Accounting Information and Stock Price Dynamics in Saudi Arabia: Evidence from a Markov-Switching Regression Model
Tahani Ali HakamiObjectives
This study investigates the impact of accounting information on stock prices in Saudi Arabia and examines whether the relationship is linear or nonlinear using a Markov-Switching Dynamic Regression (MSDR) model.
Material and Methods
Annual data covering the period 1994–2021 were collected from the World Bank Development Indicators and Saudi capital market sources. The study employed descriptive statistics, unit root tests, linearity tests, and the MSDR model to analyse the relationship between stock prices and accounting information variables.
Results
The findings indicate that the relationship between accounting information and stock prices is nonlinear. Stock market return, value of shares traded, and market capitalisation positively affect stock prices, whereas the number of shares traded exerts a negative effect.

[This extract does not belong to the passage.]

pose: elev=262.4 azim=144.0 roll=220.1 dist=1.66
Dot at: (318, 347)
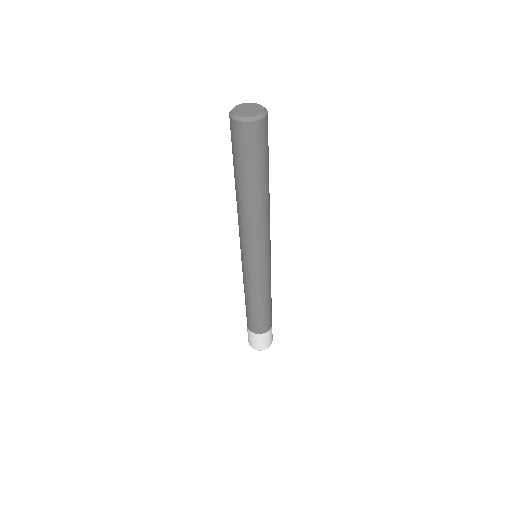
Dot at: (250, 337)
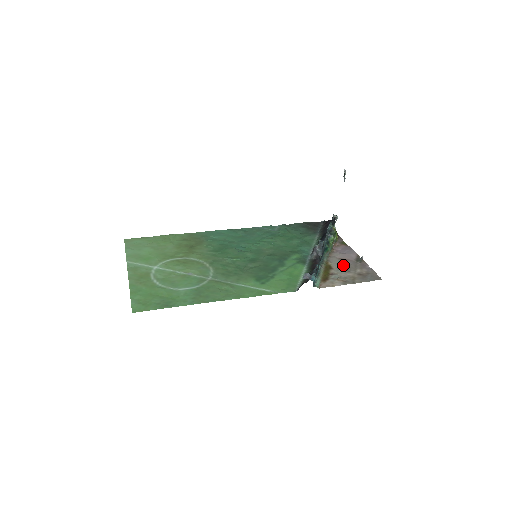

Stock market turnover ratio was not statistically significant. The MSDR model identified two market regimes: a more stable low-volatility regime and a high-volatility regime. The market remained in the low-volatility regime for most of the study period.
Conclusion
Accounting information plays a significant role in explaining stock price movements in Saudi Arabia. The nonlinear nature of the relationship suggests that regime-dependent modelling provides more accurate insights than conventional linear approaches. The findings offer useful implications for investors, policymakers, and market regulators.